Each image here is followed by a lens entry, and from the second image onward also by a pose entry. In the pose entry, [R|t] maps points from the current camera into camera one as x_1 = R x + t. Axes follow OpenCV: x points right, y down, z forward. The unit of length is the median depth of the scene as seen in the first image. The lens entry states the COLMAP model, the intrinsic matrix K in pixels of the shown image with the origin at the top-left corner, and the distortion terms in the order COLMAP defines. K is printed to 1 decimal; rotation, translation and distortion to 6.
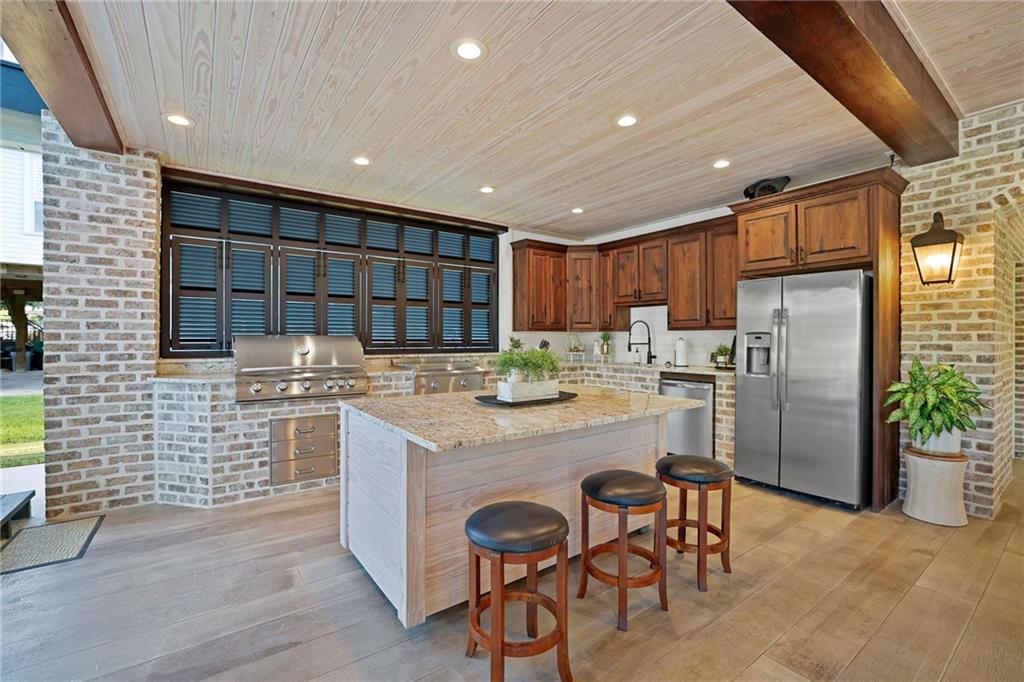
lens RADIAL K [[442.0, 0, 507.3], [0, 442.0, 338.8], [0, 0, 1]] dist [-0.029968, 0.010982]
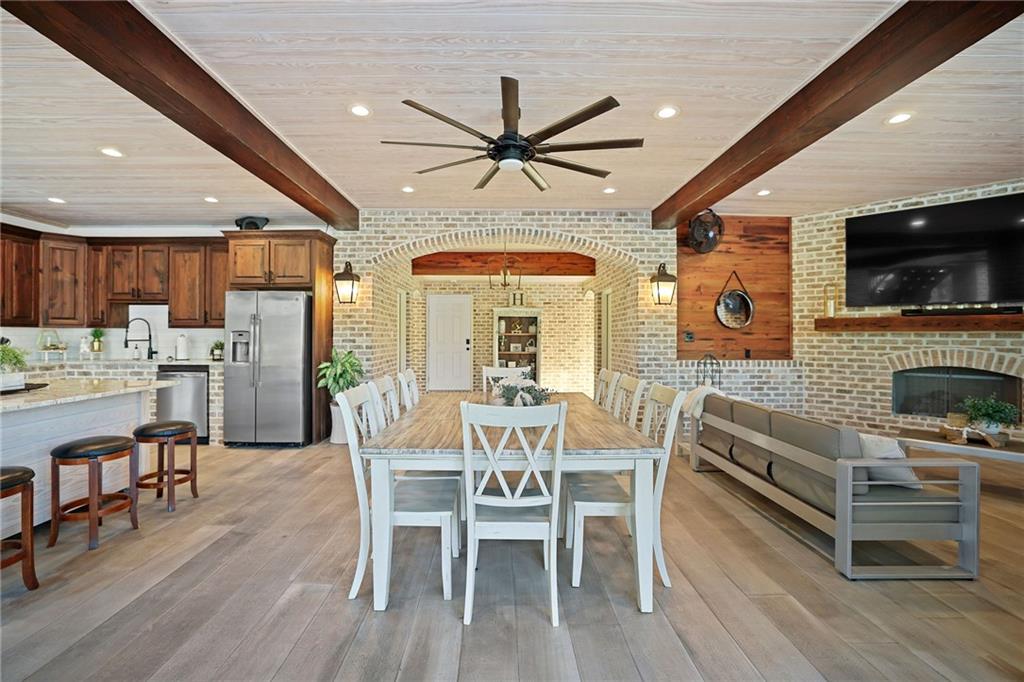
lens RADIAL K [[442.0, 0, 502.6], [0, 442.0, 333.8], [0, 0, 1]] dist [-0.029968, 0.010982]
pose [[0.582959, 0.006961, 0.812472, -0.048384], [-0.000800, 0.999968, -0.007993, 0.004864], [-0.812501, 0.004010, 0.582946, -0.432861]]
...
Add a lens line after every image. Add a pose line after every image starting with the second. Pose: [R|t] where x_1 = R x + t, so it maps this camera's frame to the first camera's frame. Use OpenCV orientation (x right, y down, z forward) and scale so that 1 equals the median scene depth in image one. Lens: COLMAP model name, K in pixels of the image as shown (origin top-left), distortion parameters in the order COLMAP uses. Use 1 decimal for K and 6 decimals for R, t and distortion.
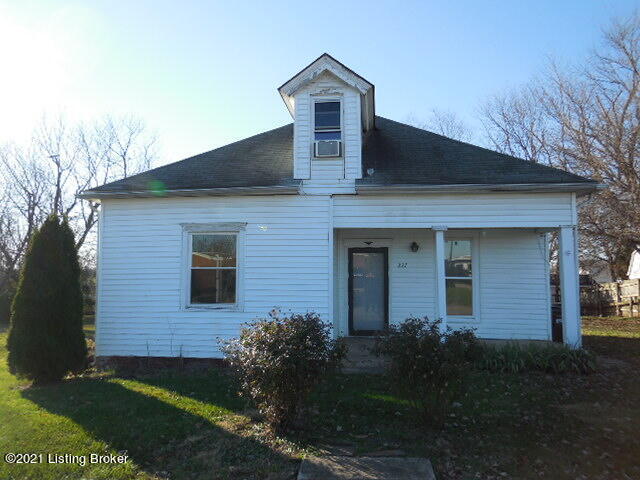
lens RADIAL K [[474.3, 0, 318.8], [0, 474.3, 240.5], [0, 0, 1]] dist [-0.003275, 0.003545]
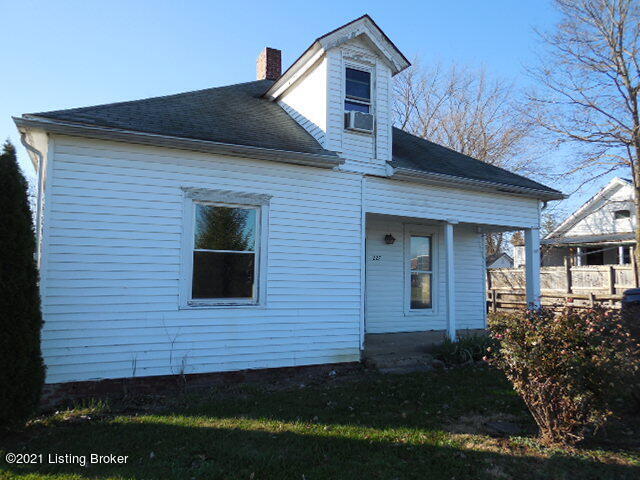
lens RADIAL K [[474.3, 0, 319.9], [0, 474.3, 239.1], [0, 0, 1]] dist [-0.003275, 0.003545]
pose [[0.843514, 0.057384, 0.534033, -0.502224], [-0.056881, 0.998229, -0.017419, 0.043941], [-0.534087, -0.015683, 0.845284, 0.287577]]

» **Objectif**
Mettez à jour le passage allant de la ligne qui contient « Each image here » jusqu'à celle qui contient « 0.004010, 0.582946, -0.432861]] », bornes incluses, en remplaçant « lens entry » par « intrinsics entry » sans autre modification. Ne reprenez pas les images dans la réponse.

» **Réponse proposée**
Each image here is followed by a intrinsics entry, and from the second image onward also by a pose entry. In the pose entry, [R|t] maps points from the current camera into camera one as x_1 = R x + t. Axes follow OpenCV: x points right, y down, z forward. The unit of length is the median depth of the scene as seen in the first image. The intrinsics entry states the COLMAP model, the intrinsic matrix K in pixels of the shown image with the origin at the top-left corner, and the distortion terms in the order COLMAP defines. K is printed to 1 decimal; rotation, translation and distortion to 6.
lens RADIAL K [[442.0, 0, 507.3], [0, 442.0, 338.8], [0, 0, 1]] dist [-0.029968, 0.010982]
lens RADIAL K [[442.0, 0, 502.6], [0, 442.0, 333.8], [0, 0, 1]] dist [-0.029968, 0.010982]
pose [[0.582959, 0.006961, 0.812472, -0.048384], [-0.000800, 0.999968, -0.007993, 0.004864], [-0.812501, 0.004010, 0.582946, -0.432861]]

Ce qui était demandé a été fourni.